Illustration from a section of the Bayeux Tapestry
Harold's brothers Gyrth and Leofwin are killed - carnage on both sides


With the same humor, displaying a typical British awareness of attitudes without reacting dramatically to them (always a good diplomatic maneuver) the British commentator went on to suggest that even though the nature of the cooperative Anglo-French  get-together was to confirm the enduring nature  and benefits of Anglo-French military, economic, and cultural ties, the EU will continue to protect the privileges of the trading bloc against U.K's desire to have its cake and eat it too. 

The commentator again had stated the obvious (and again with a smile in his tone of voice)  in terms of Britain seemingly wanting to enjoy the benefits of the EU without membership - thus leaving us with a "let them eat cake" adieu in the form of a British culinary charm offensive - simultaneously self-depreciating in its humility - another aspect of the skillful application of the British sense of humor.

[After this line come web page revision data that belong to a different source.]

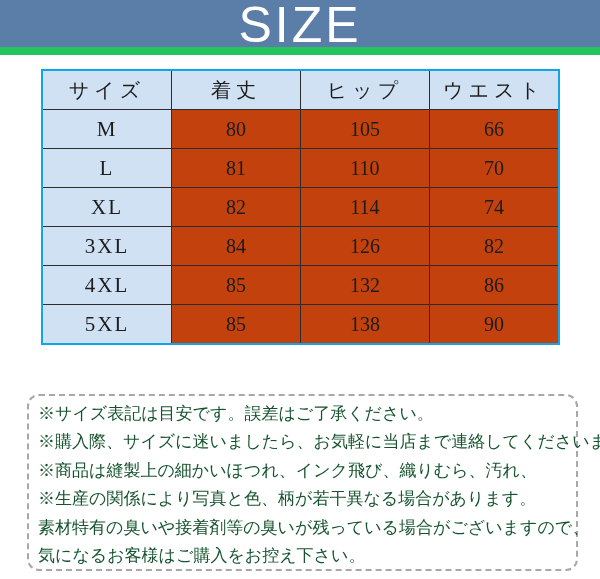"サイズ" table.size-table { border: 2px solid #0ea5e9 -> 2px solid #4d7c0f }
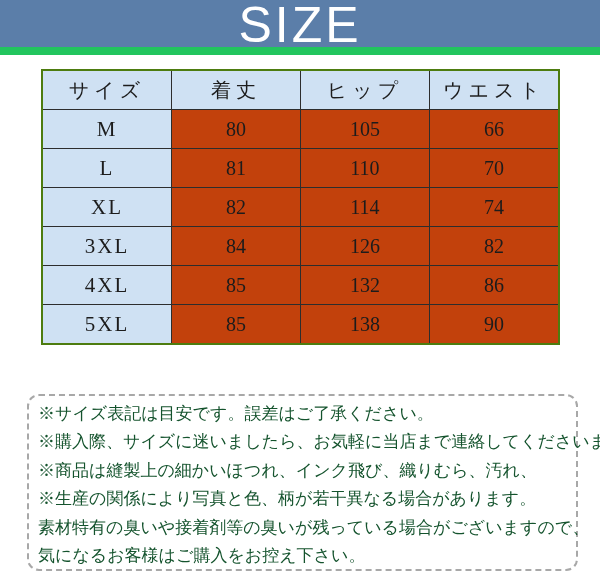"※商品は縫製上の細かいほつれ、インク飛び、織りむら、汚れ、" div.note-line { order: before "※生産の関係により写真と色、柄が若干異なる場合があります。" -> after "※生産の関係により写真と色、柄が若干異なる場合があります。" }
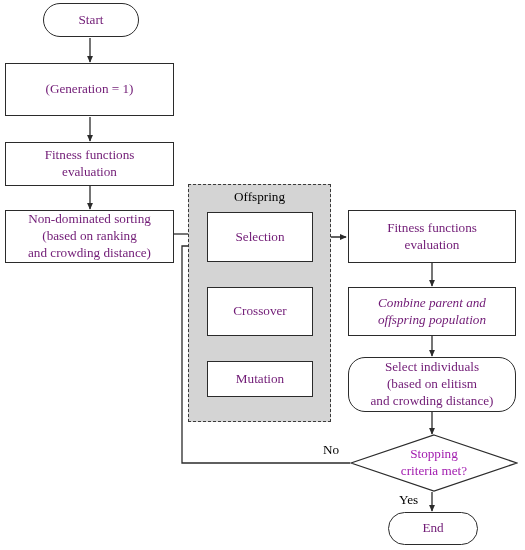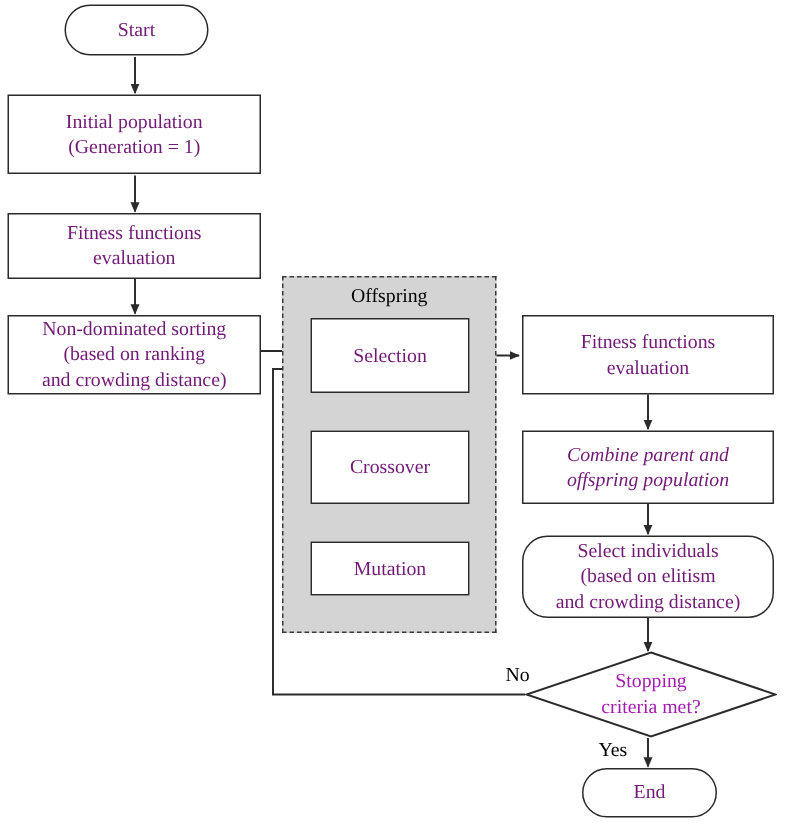"Initial population" span.nline { html: <span>Initial population</span> -> none }
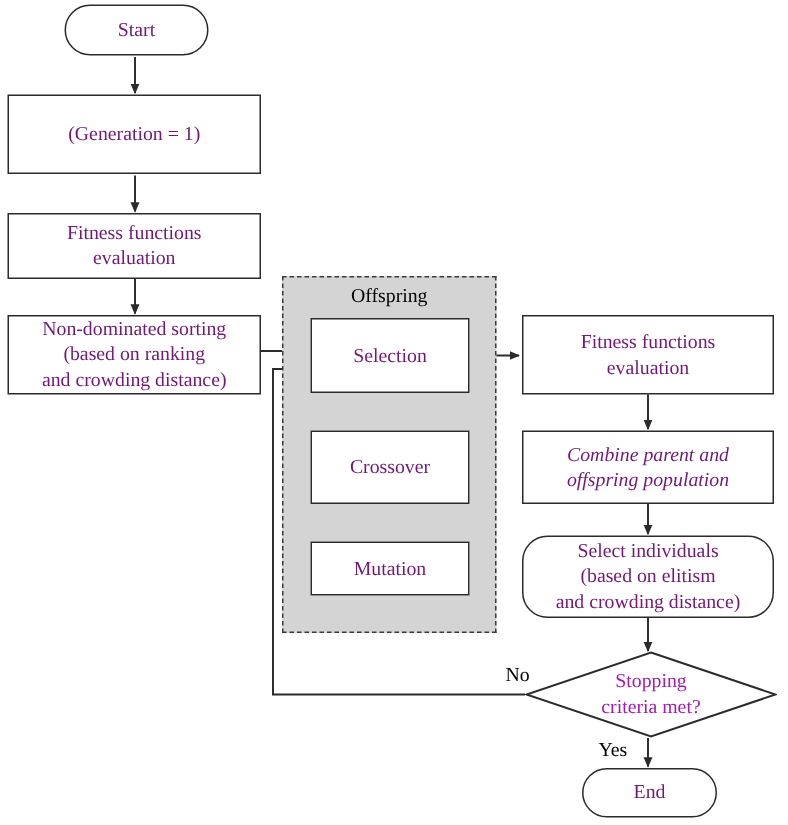"No" div.edge-label { left: 337px -> 323px }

It must be noted that the news report was on the China news channel during the African news segment.  How's that for multicultural and multinational?  Good on you, China!

note:  In the spirit of credit where credit is due, I feel compelled to mention that Embroidery has a long history, reputed to be at least since Cro-Magnon days some 30,000 years ago.  However, only after the Crusaders had started pillaging and plundering the Eastern Mediterranean did embroidery became popular in Europe.